Foto- und Drucktechnik
Patentverkäufe sollen Eastman Kodak retten
09.01.2012 | Redakteur: Franz Graser
Dem Traditionsunternehmen Eastman Kodak droht die Insolvenz. Gelingt es nicht, Käufer für rund 1100 Patente zur digitalen Bilderzeugung zu finden, ist möglicherweise der Gläubigerschutz die letzte Option.
Der 1889 von George Eastman gegründete Foto-Pionier könnte heuer eigentlich auf eine stolze Unternehmensgeschichte zurückblicken.
Die Erfindung des Rollfilms und die Einführung preiswerter und kompakter Kameras am Ende des 19. Jahrhunderts trugen dazu bei, dass das Fotografieren für die Massen zunehmend erschwinglich wurde.

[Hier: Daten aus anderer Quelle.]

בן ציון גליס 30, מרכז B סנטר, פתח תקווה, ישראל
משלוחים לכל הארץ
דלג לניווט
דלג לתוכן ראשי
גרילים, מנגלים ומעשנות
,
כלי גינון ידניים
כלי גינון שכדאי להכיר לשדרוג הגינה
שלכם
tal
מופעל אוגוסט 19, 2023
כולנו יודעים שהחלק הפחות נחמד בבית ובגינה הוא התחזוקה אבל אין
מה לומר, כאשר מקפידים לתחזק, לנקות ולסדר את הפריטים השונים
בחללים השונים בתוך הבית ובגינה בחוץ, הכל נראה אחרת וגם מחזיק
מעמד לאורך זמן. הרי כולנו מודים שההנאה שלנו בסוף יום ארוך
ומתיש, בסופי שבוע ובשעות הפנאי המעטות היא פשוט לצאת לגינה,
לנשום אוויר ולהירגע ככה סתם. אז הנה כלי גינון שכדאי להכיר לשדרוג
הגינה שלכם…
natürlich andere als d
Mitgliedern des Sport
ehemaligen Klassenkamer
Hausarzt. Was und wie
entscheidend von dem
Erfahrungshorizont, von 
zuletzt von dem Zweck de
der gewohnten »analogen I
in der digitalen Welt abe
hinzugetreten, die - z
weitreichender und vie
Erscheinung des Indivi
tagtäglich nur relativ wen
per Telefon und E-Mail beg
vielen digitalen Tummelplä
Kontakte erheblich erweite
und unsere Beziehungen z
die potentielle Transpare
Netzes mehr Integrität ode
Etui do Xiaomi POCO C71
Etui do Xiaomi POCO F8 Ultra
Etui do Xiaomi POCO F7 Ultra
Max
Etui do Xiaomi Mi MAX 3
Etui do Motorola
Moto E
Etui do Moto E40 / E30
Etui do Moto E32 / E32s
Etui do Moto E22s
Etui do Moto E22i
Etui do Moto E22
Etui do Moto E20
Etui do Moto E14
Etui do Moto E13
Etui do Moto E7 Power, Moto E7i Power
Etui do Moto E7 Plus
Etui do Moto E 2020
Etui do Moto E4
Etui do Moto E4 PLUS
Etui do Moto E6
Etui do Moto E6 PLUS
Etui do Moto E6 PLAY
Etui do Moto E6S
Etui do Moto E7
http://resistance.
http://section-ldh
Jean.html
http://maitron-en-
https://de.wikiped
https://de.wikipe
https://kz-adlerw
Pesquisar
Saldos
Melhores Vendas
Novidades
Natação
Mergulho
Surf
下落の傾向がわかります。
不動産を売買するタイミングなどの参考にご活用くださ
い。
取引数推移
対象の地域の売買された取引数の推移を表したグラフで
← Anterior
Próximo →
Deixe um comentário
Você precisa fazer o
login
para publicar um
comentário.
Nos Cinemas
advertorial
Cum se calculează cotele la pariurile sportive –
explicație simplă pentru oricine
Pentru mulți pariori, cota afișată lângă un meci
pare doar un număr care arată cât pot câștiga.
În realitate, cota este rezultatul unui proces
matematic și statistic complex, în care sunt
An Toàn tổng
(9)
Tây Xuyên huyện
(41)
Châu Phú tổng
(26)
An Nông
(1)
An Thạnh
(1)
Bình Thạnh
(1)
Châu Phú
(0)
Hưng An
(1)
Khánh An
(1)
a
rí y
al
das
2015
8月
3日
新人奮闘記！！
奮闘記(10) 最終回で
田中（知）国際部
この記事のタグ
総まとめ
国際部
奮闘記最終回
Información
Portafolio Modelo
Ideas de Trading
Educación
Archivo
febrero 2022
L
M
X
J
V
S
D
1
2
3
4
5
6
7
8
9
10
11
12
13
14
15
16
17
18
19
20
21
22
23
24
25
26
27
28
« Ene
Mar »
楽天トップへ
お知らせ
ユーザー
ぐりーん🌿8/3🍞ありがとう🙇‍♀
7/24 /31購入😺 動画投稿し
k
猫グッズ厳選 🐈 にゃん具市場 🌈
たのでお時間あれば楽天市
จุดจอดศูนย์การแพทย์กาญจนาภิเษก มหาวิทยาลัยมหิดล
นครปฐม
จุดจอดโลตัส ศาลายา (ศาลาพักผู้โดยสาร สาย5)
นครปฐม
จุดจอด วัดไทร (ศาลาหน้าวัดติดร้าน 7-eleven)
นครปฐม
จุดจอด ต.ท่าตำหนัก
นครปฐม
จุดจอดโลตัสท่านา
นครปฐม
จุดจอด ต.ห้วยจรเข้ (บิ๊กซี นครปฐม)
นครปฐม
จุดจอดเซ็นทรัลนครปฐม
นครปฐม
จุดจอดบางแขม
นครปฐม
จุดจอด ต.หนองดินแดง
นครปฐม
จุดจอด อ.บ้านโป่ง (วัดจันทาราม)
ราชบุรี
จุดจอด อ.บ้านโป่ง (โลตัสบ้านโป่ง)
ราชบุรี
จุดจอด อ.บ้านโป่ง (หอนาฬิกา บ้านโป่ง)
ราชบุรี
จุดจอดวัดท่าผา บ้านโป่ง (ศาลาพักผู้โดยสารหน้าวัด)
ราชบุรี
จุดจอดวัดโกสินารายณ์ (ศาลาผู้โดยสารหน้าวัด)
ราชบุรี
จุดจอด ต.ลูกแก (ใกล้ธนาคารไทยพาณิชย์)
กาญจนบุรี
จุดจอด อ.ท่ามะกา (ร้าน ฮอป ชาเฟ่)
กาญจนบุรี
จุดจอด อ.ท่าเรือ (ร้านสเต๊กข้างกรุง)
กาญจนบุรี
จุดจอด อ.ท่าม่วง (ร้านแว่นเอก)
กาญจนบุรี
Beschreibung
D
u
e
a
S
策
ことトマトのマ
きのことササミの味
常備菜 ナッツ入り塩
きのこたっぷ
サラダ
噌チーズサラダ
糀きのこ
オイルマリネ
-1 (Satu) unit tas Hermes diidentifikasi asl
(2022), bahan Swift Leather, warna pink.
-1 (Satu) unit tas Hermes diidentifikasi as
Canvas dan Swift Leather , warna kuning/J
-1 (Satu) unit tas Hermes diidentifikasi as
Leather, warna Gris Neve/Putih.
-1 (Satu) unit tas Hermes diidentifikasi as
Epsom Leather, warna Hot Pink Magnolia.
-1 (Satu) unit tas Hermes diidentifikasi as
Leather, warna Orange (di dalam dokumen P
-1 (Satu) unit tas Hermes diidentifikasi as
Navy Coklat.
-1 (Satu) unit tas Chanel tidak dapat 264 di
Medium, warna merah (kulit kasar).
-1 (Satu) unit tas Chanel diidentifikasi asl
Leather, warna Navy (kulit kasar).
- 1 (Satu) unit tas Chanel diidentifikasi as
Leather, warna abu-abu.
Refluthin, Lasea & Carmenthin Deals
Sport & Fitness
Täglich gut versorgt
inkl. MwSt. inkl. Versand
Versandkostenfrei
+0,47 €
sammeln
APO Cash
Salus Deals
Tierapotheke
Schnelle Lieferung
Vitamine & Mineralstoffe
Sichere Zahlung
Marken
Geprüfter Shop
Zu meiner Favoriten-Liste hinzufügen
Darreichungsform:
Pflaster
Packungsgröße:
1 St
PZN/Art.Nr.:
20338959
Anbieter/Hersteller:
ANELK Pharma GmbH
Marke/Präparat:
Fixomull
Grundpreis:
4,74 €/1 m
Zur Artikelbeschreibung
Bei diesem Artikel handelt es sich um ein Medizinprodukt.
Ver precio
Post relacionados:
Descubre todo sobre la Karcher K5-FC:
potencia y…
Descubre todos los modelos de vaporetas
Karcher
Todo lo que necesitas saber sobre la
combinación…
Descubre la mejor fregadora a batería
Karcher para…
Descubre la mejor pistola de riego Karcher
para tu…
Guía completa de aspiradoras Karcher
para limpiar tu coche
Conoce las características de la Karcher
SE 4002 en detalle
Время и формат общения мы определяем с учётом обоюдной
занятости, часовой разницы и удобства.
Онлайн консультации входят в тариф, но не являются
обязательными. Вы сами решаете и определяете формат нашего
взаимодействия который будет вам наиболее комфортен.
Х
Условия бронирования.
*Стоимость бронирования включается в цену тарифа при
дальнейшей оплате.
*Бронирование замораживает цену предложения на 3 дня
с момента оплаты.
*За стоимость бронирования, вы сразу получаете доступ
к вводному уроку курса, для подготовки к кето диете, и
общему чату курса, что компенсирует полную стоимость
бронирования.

Bis in die achtziger Jahre des 20. Jahrhunderts blieb Kodak der bevorzugte Filmhersteller in den USA. Der Abstieg begann allerdings bereits in den späten neunziger Jahren, als sich der Siegeszug der Digitalkameras abzeichnete.
Oft wird behauptet, Kodak habe das anbrechende Zeitalter der Digitalfotografie verschlafen. Diese These ist aber nicht haltbar, denn das Unternehmen produzierte bereits 1994 im Auftrag von Apple digitale Kameras der Modellreihe "QuickTake".
Allerdings zeigte sich, dass die Gewinnmargen bei der digitalen Fotografie weitaus geringer sind als im analogen Bereich. Zudem funktionierte das bisherige Geschäft, das auf dem Verkauf von Filmen für die Kodak-Kameras basierte, nicht mehr.
In den vergangenen Jahren investierte Kodak sehr stark in die Bereiche Fotodruck, Workflow-Software für die Druckvorstufe sowie in Tintenstrahldrucker und meldete hier auch zahlreiche Patente an.
Zudem verfolgte das Unternehmen eine aggressive Politik, Patentverletzungen einzuklagen. 2010 nahm Kodak über 800 Millionen Dollar aus Patentlizenzen ein.
Der geringe Bargeldbestand führt nun dazu, dass Eastman Kodak nun nach Käufern für sein intellektuelles Eigentum sucht. Sollte dies nicht gelingen, könnte der Antrag auf Gläubigerschutz nur noch eine Frage weniger Wochen sein.